[Rendered images with source text]
====
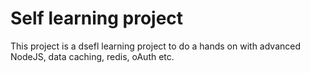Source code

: # Self learning project

This project is a dsefl learning project to do a hands on with advanced NodeJS, data caching, redis, oAuth etc.
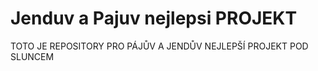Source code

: # Jenduv a Pajuv nejlepsi PROJEKT

TOTO JE REPOSITORY PRO PÁJŮV A JENDŮV NEJLEPŠÍ PROJEKT POD SLUNCEM
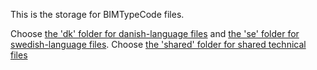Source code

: This is the storage for BIMTypeCode files.

Choose [the 'dk' folder for danish-language files](https://github.com/bimtypecode/bimtypecode/tree/main/dk) and [the 'se' folder for swedish-language files](https://github.com/bimtypecode/bimtypecode/tree/main/se). Choose [the 'shared' folder for shared technical files](https://github.com/bimtypecode/bimtypecode/tree/main/shared)

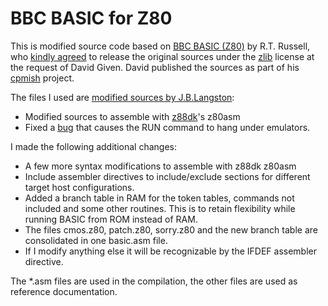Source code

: # BBC BASIC for Z80

This is modified source code based on [BBC BASIC (Z80)](http://www.bbcbasic.co.uk/bbcbasic/z80basic.html) by R.T. Russell, who [kindly agreed](http://cowlark.com/2019-06-14-bbcbasic-opensource/index.html) to release the original sources under the [zlib](COPYING) license at the request of David Given.  David published the sources as part of his [cpmish](https://github.com/davidgiven/cpmish) project.

The files I used are [modified sources by J.B.Langston](https://github.com/jblang/bbcbasic-z80):

- Modified sources to assemble with [z88dk](https://github.com/z88dk/z88dk)'s z80asm  
- Fixed a [bug](https://github.com/davidgiven/cpmish/issues/20) that causes the RUN command to hang under emulators.  
  
I made the following additional changes:  
  
- A few more syntax modifications to assemble with z88dk z80asm  
- Include assembler directives to include/exclude sections for different target host configurations.  
- Added a branch table in RAM for the token tables, commands not included and some other routines. This is to retain flexibility while running BASIC from ROM instead of RAM.   
- The files cmos.z80, patch.z80, sorry.z80 and the new branch table are consolidated in one basic.asm file.  
- If I modify anything else it will be recognizable by the IFDEF assembler directive.  
  
The *.asm files are used in the compilation, the other files are used as reference documentation.

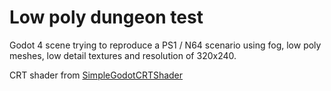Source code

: # Low poly dungeon test

Godot 4 scene trying to reproduce a PS1 / N64 scenario using fog, low poly meshes, low detail textures and resolution of 320x240.

CRT shader from [SimpleGodotCRTShader](https://github.com/henriquelalves/SimpleGodotCRTShader)
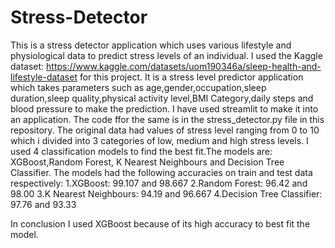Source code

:# Stress-Detector
This is a stress detector application which uses various lifestyle and physiological data to predict stress levels of an individual.
I used the Kaggle dataset: https://www.kaggle.com/datasets/uom190346a/sleep-health-and-lifestyle-dataset for this project. 
It is a stress level predictor application which takes parameters such as age,gender,occupation,sleep duration,sleep quality,physical activity level,BMI Category,daily steps and blood pressure to make the prediction.
I have used streamlit to make it into an application. The code ffor the same is in the stress_detector.py file in this repository.
The original data had values of stress level ranging from 0 to 10 which i divided into 3 categories of low, medium and high stress levels. 
I used 4 classification models to find the best fit.The models are: XGBoost,Random Forest, K Nearest Neighbours and Decision Tree Classifier. The models had the following accuracies on train and test data respectively:
1.XGBoost: 99.107 and 98.667
2.Random Forest: 96.42 and 98.00
3.K Nearest Neighbours: 94.19 and 96.667
4.Decision Tree Classifier: 97.76 and 93.33

In conclusion I used XGBoost because of its high accuracy to best fit the model.
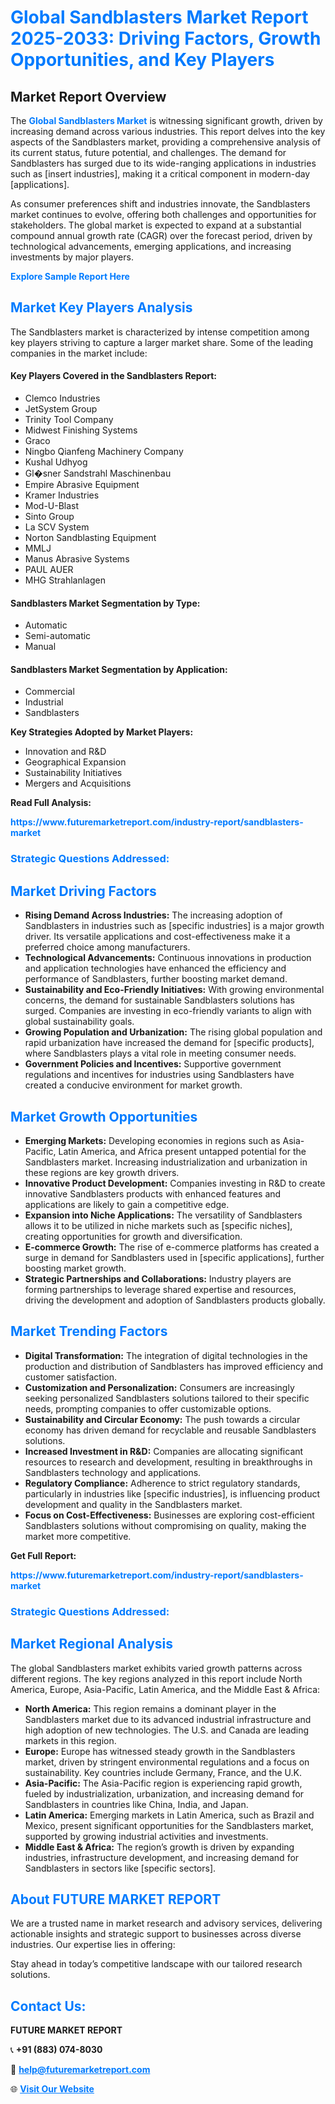 <h1 style="color: #007BFF;">Global Sandblasters Market Report 2025-2033: Driving Factors, Growth Opportunities, and Key Players</h1>

<section id="overview">
<h2>Market Report Overview</h2>
<p>The <a href="https://www.futuremarketreport.com/industry-report/sandblasters-market" style="color: #007BFF; text-decoration: none;"><strong>Global Sandblasters Market</strong></a> is witnessing significant growth, driven by increasing demand across various industries. This report delves into the key aspects of the Sandblasters market, providing a comprehensive analysis of its current status, future potential, and challenges. The demand for Sandblasters has surged due to its wide-ranging applications in industries such as [insert industries], making it a critical component in modern-day [applications].</p>
<p>As consumer preferences shift and industries innovate, the Sandblasters market continues to evolve, offering both challenges and opportunities for stakeholders. The global market is expected to expand at a substantial compound annual growth rate (CAGR) over the forecast period, driven by technological advancements, emerging applications, and increasing investments by major players.</p>
</section>

<section id="overview">
<p><a href="https://www.futuremarketreport.com/request-sample/reportId=128241" style="color: #007BFF; text-decoration: none;"><strong>Explore Sample Report Here</strong></a></p>
</section>

<section id="key-players">
<h2 style="color: #007BFF;">Market Key Players Analysis</h2>
<p>The Sandblasters market is characterized by intense competition among key players striving to capture a larger market share. Some of the leading companies in the market include:</p>
<h4>Key Players Covered in the Sandblasters Report:</h4>
<ul><li>Clemco Industries</li><li>JetSystem Group</li><li>Trinity Tool Company</li><li>Midwest Finishing Systems</li><li>Graco</li><li>Ningbo Qianfeng Machinery Company</li><li>Kushal Udhyog</li><li>Gl�sner Sandstrahl Maschinenbau</li><li>Empire Abrasive Equipment</li><li>Kramer Industries</li><li>Mod-U-Blast</li><li>Sinto Group</li><li>La SCV System</li><li>Norton Sandblasting Equipment</li><li>MMLJ</li><li>Manus Abrasive Systems</li><li>PAUL AUER</li><li>MHG Strahlanlagen</li></ul>
<h4>Sandblasters Market Segmentation by Type:</h4>
<ul><li>Automatic</li><li>Semi-automatic</li><li>Manual</li></ul>

<h4>Sandblasters Market Segmentation by Application:</h4>
<ul><li>Commercial</li><li>Industrial</li><li>Sandblasters</li></ul>
<p><strong>Key Strategies Adopted by Market Players:</strong></p>
<ul>
<li>Innovation and R&D</li>
<li>Geographical Expansion</li>
<li>Sustainability Initiatives</li>
<li>Mergers and Acquisitions</li>
</ul>
</section>

<section>
<p><strong>Read Full Analysis: </strong></p><a href="https://www.futuremarketreport.com/industry-report/sandblasters-market" style="color: #007BFF; text-decoration: none;"><strong>https://www.futuremarketreport.com/industry-report/sandblasters-market</strong></a>
<h3 style="color: #007BFF;">Strategic Questions Addressed:</h3>
</section>

<section id="driving-factors">
<h2 style="color: #007BFF;">Market Driving Factors</h2>
<ul>
<li><strong>Rising Demand Across Industries:</strong> The increasing adoption of Sandblasters in industries such as [specific industries] is a major growth driver. Its versatile applications and cost-effectiveness make it a preferred choice among manufacturers.</li>
<li><strong>Technological Advancements:</strong> Continuous innovations in production and application technologies have enhanced the efficiency and performance of Sandblasters, further boosting market demand.</li>
<li><strong>Sustainability and Eco-Friendly Initiatives:</strong> With growing environmental concerns, the demand for sustainable Sandblasters solutions has surged. Companies are investing in eco-friendly variants to align with global sustainability goals.</li>
<li><strong>Growing Population and Urbanization:</strong> The rising global population and rapid urbanization have increased the demand for [specific products], where Sandblasters plays a vital role in meeting consumer needs.</li>
<li><strong>Government Policies and Incentives:</strong> Supportive government regulations and incentives for industries using Sandblasters have created a conducive environment for market growth.</li>
</ul>
</section>

<section id="growth-opportunities">
<h2 style="color: #007BFF;">Market Growth Opportunities</h2>
<ul>
<li><strong>Emerging Markets:</strong> Developing economies in regions such as Asia-Pacific, Latin America, and Africa present untapped potential for the Sandblasters market. Increasing industrialization and urbanization in these regions are key growth drivers.</li>
<li><strong>Innovative Product Development:</strong> Companies investing in R&D to create innovative Sandblasters products with enhanced features and applications are likely to gain a competitive edge.</li>
<li><strong>Expansion into Niche Applications:</strong> The versatility of Sandblasters allows it to be utilized in niche markets such as [specific niches], creating opportunities for growth and diversification.</li>
<li><strong>E-commerce Growth:</strong> The rise of e-commerce platforms has created a surge in demand for Sandblasters used in [specific applications], further boosting market growth.</li>
<li><strong>Strategic Partnerships and Collaborations:</strong> Industry players are forming partnerships to leverage shared expertise and resources, driving the development and adoption of Sandblasters products globally.</li>
</ul>
</section>

<section id="trending-factors">
<h2 style="color: #007BFF;">Market Trending Factors</h2>
<ul>
<li><strong>Digital Transformation:</strong> The integration of digital technologies in the production and distribution of Sandblasters has improved efficiency and customer satisfaction.</li>
<li><strong>Customization and Personalization:</strong> Consumers are increasingly seeking personalized Sandblasters solutions tailored to their specific needs, prompting companies to offer customizable options.</li>
<li><strong>Sustainability and Circular Economy:</strong> The push towards a circular economy has driven demand for recyclable and reusable Sandblasters solutions.</li>
<li><strong>Increased Investment in R&D:</strong> Companies are allocating significant resources to research and development, resulting in breakthroughs in Sandblasters technology and applications.</li>
<li><strong>Regulatory Compliance:</strong> Adherence to strict regulatory standards, particularly in industries like [specific industries], is influencing product development and quality in the Sandblasters market.</li>
<li><strong>Focus on Cost-Effectiveness:</strong> Businesses are exploring cost-efficient Sandblasters solutions without compromising on quality, making the market more competitive.</li>
</ul>
</section>

<section>
<p><strong>Get Full Report: </strong></p><a href="https://www.futuremarketreport.com/industry-report/sandblasters-market" style="color: #007BFF; text-decoration: none;"><strong>https://www.futuremarketreport.com/industry-report/sandblasters-market</strong></a>
<h3 style="color: #007BFF;">Strategic Questions Addressed:</h3>
</section>


<section id="regional-analysis">
<h2 style="color: #007BFF;">Market Regional Analysis</h2>
<p>The global Sandblasters market exhibits varied growth patterns across different regions. The key regions analyzed in this report include North America, Europe, Asia-Pacific, Latin America, and the Middle East & Africa:</p>
<ul>
<li><strong>North America:</strong> This region remains a dominant player in the Sandblasters market due to its advanced industrial infrastructure and high adoption of new technologies. The U.S. and Canada are leading markets in this region.</li>
<li><strong>Europe:</strong> Europe has witnessed steady growth in the Sandblasters market, driven by stringent environmental regulations and a focus on sustainability. Key countries include Germany, France, and the U.K.</li>
<li><strong>Asia-Pacific:</strong> The Asia-Pacific region is experiencing rapid growth, fueled by industrialization, urbanization, and increasing demand for Sandblasters in countries like China, India, and Japan.</li>
<li><strong>Latin America:</strong> Emerging markets in Latin America, such as Brazil and Mexico, present significant opportunities for the Sandblasters market, supported by growing industrial activities and investments.</li>
<li><strong>Middle East & Africa:</strong> The region’s growth is driven by expanding industries, infrastructure development, and increasing demand for Sandblasters in sectors like [specific sectors].</li>
</ul>
</section>

<footer>
<h2 style="color: #007BFF;">About FUTURE MARKET REPORT</h2>
<p>We are a trusted name in market research and advisory services, delivering actionable insights and strategic support to businesses across diverse industries. Our expertise lies in offering:</p>

<p>Stay ahead in today’s competitive landscape with our tailored research solutions.</p>

<h2 style="color: #007BFF;">Contact Us:</h2>
<p><strong>FUTURE MARKET REPORT</strong></p>
<p>📞 <strong>+91 (883) 074-8030</strong></p>
<p>📧 <strong><a href="mailto:help@futuremarketreport.com" style="color: #007BFF;">help@futuremarketreport.com</a></strong></p>
<p>🌐 <strong><a href="https://www.futuremarketreport.com/" style="color: #007BFF;">Visit Our Website</a></strong></p>
</footer>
====
**Brief**.
Scan the records above for the string "investments", then select every line that holds it.

**Solution for this task**.
<p>As consumer preferences shift and industries innovate, the Sandblasters market continues to evolve, offering both challenges and opportunities for stakeholders. The global market is expected to expand at a substantial compound annual growth rate (CAGR) over the forecast period, driven by technological advancements, emerging applications, and increasing investments by major players.</p>
<li><strong>Latin America:</strong> Emerging markets in Latin America, such as Brazil and Mexico, present significant opportunities for the Sandblasters market, supported by growing industrial activities and investments.</li>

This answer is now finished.